查找与另一个键至少有n个元素相同的键，包含列表

Question

查找与另一个键至少有n个元素相同的键，包含列表

10

我有一个LinkedHashMap，其中包含<String, List<T>>。我正在构建Map，因此可能有更好的方法来组织所有数据。

我试图获取具有共同列表的键，每个列表中至少有2个共同元素。

例如：

Map
----------------------
| Key | Values       |
----------------------
| M1  | [A1, A3]     |
| M2  | [A1, A2, A3] |
| M3  | [A1, A2]     |
| M4  | [A2, A3]     |
----------------------

最终，我希望得到这个列表：[ [M2, M3], [M2, M4], [M1, M2] ] - M2和M3都包含A1和A2 - M2和M4都包含A2和A3 - M1和M2都包含A1和A3

我陷入了困境，试图找出如何将我的第一个条目的值与所有其他条目的值进行比较。一直重复此过程，直到到达映射的末端（就像列表的双重for循环一样）。

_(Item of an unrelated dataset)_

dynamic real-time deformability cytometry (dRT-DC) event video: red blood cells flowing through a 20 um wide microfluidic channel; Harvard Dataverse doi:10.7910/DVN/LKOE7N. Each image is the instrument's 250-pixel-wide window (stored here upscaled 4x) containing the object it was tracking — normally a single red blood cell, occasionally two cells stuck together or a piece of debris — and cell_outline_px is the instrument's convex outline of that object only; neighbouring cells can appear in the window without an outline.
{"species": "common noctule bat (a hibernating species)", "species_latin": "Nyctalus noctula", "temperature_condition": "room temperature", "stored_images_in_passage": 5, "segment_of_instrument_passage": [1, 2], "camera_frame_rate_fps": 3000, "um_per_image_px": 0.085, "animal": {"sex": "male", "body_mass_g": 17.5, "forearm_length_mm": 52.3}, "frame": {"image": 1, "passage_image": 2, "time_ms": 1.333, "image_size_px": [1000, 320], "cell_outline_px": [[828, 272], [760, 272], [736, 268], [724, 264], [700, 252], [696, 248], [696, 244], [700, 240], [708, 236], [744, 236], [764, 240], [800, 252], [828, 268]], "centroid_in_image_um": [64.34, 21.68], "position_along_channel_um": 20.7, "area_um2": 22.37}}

目前我的解决方案是（但我绝对觉得可能有更好的方法）。

List<String> keyList = new ArrayList<>(myMap.keySet());
for(int i = 0 ; i < keyList.size()-1 ; i++) {
    String keyA = keyList.get(i);
    List<T> valuesA = myMap.get(keyA);

    for(int j = 1 ; j < keyList.size() ; j++) {
        String keyB = keyList.get(j);
        List<T> valuesB = myMap.get(keyB);

        // compare both lists here
    }
}

使用Map是正确的方法吗？

目前性能不是问题。但获得更平滑的东西始终是更好的。

- kanadianDri3

这些值是特定的还是随机的？ - Shubham Bhewanewala

@ShubhamBhewanewala：这有什么关系吗？ - Nikolas Charalambidis

如果值的数量有限，它就会。 - Shubham Bhewanewala

@ShubhamBhewanewala 很抱歉，我的电脑崩溃了并且离开了度假... 值是具体的。我有一份文件，其中包含1篇文章中的x个单词（单词为Mx，文章为Ay）。因此，对于一些选定的文章Ay，我有Mx。或者反过来，我有Mx个单词，正在Ay文章中搜索（希望这样说得清楚）。 - kanadianDri3

5个回答

0

您可以采用以下方法：

1)迭代映射中每个键的值（这将是一个列表）

2)从上述迭代的下一个索引开始另外进行一次迭代，直到结束

3)对于＃1列表中的每个元素，使用contains方法检查它是否在＃2列表中

a) Finish iterating list #3 as soon as two identical objects are found 

b) Iterate list in #3 till last but one if no element one

c) Iterate list in #3 till last if one element found

希望能对你有所帮助

- Aman Chhabra

你是如何确保“从下一个索引开始另一次迭代”，因为没有Map实现允许使用索引迭代？你指的是：https://dev59.com/JWYr5IYBdhLWcg3wkK6w吗？ - Nikolas Charalambidis

0

使用 Map<String, Set<T>> 而不是 List。这样你自己的算法就能完美运行。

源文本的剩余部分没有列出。